The question sounds like:
Let $a_n = \sin (\frac{\pi}{2}n + \frac{\pi}{3})n^{0.5}$ for $n = 1, 2, 3,...$
Check if $\{a_n\}$ from $n = 1$ to infinity is convergent or divergent.
So far, I have the following:
$$\{a_n\} = \sin \left(n\frac{\pi}{2} + \frac{\pi}{3}\right)\sqrt{n}$$
$$= \lim\limits_{n\to \infty} \sin \left(n\frac{\pi}{2}\right)\cdot\lim\limits_ {n\to \infty} \left(\frac{\pi}{3}\right) \sqrt{n}$$
I know that the limit of $\sin$ is bounded between $-1$ and $1$. Am I on the right path?
I assume your sequence is $\{a_n\}$ where $a_n = \sin(\frac{\pi n}{2} + \frac{\pi}{3}) \cdot \sqrt{n}$, for $n = 1, 2, 3, ...$.

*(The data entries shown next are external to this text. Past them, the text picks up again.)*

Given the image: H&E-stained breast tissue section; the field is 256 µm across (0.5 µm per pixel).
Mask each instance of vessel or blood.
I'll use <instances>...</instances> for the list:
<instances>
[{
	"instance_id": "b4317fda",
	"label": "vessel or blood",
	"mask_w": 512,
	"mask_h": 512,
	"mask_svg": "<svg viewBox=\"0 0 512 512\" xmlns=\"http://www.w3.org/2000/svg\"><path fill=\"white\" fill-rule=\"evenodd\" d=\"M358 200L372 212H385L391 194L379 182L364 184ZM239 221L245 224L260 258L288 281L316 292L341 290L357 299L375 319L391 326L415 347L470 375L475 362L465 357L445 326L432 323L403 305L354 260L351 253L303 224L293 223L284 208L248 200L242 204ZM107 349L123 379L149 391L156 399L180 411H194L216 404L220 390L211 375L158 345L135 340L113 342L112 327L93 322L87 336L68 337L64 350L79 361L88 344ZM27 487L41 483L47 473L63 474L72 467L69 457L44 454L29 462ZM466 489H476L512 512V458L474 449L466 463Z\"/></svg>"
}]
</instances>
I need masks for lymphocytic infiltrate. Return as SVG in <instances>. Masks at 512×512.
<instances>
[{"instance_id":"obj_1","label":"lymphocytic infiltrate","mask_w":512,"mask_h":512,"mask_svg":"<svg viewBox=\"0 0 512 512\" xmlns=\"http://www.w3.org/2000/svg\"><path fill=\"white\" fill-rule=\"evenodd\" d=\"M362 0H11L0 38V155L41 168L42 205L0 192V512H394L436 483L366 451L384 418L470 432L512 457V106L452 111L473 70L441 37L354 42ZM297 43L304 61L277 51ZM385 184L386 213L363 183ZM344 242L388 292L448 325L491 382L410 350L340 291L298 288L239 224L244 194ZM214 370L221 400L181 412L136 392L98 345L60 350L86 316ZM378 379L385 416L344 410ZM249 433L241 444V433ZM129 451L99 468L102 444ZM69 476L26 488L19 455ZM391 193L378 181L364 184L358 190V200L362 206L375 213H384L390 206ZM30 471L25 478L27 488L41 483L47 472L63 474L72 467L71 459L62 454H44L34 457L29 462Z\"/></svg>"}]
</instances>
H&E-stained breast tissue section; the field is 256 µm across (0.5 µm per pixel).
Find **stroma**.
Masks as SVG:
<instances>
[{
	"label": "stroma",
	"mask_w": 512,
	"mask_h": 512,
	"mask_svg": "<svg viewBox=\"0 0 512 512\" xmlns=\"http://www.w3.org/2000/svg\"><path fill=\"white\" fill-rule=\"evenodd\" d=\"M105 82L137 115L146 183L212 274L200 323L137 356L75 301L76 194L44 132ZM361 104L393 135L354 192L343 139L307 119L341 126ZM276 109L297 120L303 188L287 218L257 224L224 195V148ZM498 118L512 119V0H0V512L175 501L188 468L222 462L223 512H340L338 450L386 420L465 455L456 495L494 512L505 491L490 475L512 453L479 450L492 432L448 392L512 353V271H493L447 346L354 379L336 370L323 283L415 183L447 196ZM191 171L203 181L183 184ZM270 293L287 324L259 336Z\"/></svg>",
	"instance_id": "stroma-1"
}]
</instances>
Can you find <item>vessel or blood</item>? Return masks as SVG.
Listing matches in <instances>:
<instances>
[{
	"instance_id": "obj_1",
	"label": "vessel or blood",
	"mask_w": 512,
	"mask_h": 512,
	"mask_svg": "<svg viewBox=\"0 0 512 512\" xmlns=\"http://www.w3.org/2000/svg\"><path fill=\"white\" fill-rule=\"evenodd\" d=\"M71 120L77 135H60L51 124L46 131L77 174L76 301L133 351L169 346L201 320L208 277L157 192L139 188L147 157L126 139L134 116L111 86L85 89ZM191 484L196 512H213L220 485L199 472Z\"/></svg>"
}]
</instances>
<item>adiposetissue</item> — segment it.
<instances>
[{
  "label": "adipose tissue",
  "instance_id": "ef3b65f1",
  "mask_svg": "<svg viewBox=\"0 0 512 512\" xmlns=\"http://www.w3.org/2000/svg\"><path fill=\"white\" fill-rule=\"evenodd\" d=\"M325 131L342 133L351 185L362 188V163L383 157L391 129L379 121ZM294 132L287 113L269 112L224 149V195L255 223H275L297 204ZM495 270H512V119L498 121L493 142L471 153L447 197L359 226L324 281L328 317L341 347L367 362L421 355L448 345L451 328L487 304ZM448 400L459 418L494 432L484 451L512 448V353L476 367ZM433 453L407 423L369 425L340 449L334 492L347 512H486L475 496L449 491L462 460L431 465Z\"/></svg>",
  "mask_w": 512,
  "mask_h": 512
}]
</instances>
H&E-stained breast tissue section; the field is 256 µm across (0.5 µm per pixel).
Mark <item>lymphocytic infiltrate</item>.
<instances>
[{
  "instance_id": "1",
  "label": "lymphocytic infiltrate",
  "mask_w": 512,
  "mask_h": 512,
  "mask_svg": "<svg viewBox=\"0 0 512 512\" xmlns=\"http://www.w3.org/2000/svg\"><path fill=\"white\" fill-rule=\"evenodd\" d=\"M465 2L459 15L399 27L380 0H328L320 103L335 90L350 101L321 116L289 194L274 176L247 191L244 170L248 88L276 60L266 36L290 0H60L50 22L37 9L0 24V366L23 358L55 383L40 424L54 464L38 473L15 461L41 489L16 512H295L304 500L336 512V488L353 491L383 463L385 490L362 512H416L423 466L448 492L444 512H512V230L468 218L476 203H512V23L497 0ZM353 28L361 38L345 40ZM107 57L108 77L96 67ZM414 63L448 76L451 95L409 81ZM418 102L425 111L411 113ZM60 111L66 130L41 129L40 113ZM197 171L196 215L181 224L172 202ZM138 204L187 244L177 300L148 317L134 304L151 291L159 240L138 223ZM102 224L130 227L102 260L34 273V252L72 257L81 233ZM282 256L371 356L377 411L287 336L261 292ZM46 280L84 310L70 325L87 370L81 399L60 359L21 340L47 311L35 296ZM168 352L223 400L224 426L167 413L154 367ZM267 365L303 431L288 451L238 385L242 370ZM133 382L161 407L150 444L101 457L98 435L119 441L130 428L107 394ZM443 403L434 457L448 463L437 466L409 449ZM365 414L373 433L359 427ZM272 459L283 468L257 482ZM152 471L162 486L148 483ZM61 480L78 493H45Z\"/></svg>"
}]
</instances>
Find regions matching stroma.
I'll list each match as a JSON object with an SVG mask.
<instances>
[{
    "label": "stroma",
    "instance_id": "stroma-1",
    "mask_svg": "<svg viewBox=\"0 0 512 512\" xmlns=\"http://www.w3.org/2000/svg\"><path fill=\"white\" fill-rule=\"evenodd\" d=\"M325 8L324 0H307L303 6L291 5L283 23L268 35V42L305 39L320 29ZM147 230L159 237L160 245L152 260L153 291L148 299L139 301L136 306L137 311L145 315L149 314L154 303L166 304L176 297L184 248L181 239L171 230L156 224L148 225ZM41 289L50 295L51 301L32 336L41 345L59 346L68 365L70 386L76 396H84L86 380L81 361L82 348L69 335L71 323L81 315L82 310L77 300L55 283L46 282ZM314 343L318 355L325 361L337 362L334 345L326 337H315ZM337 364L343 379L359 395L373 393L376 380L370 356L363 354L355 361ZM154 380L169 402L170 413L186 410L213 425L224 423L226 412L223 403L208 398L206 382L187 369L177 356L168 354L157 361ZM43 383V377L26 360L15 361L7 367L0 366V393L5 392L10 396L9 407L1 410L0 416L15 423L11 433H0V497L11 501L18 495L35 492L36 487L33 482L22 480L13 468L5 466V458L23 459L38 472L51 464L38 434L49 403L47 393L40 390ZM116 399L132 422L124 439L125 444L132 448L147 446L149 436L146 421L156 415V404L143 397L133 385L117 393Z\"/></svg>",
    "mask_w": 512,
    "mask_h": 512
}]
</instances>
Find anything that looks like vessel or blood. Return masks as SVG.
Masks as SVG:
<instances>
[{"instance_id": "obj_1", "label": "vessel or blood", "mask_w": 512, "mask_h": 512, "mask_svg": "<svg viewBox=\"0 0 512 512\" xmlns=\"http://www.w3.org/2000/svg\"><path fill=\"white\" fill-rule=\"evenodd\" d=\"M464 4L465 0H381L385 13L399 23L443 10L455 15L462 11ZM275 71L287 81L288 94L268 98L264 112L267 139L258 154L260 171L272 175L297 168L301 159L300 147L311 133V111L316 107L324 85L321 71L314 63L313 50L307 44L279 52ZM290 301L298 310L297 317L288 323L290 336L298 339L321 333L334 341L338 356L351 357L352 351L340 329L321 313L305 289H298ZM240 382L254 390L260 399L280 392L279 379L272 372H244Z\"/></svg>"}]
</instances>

Using the angle sum formula, we see that
$\sin(\frac{\pi n}{2} + \frac{\pi}{3}) = \cos(\frac{\pi n}{2}) \; \sin(\frac{\pi}{3}) + \sin(\frac{\pi n}{2})\; \cos(\frac{\pi}{3}) = $
$\frac{\sqrt{3}}{2}$ for $n = 4k$,
$ \frac{-\sqrt{3}}{2}$ for $n = 4k + 2$,
$ \frac{1}{2}$ for $n = 4k + 1$, and
$\frac{-1}{2}$ for $n = 4k + 3$.
We have
$\lim_{k\to \infty} a_{4k} = \lim_{k \to \infty} a_{4k + 1} = \frac{\sqrt{3}}{2} \cdot(\lim_{k \to \infty} \sqrt{4k}) = \frac{1}{2} \cdot(\lim_{k \to \infty} \sqrt{4k+1}) = \infty$,
and
$\lim_{k \to \infty} a_{4k+2} = \lim_{k \to \infty} a_{4k + 3} = -\frac{\sqrt{3}}{2} \cdot(\lim_{k \to \infty} \sqrt{4k+2}) = -\frac{1}{2} \cdot (\lim_{k \to \infty} \sqrt{4k + 3}) = - \infty$.
So the limits of different index sequences are different. I believe we say that the limit does not exist.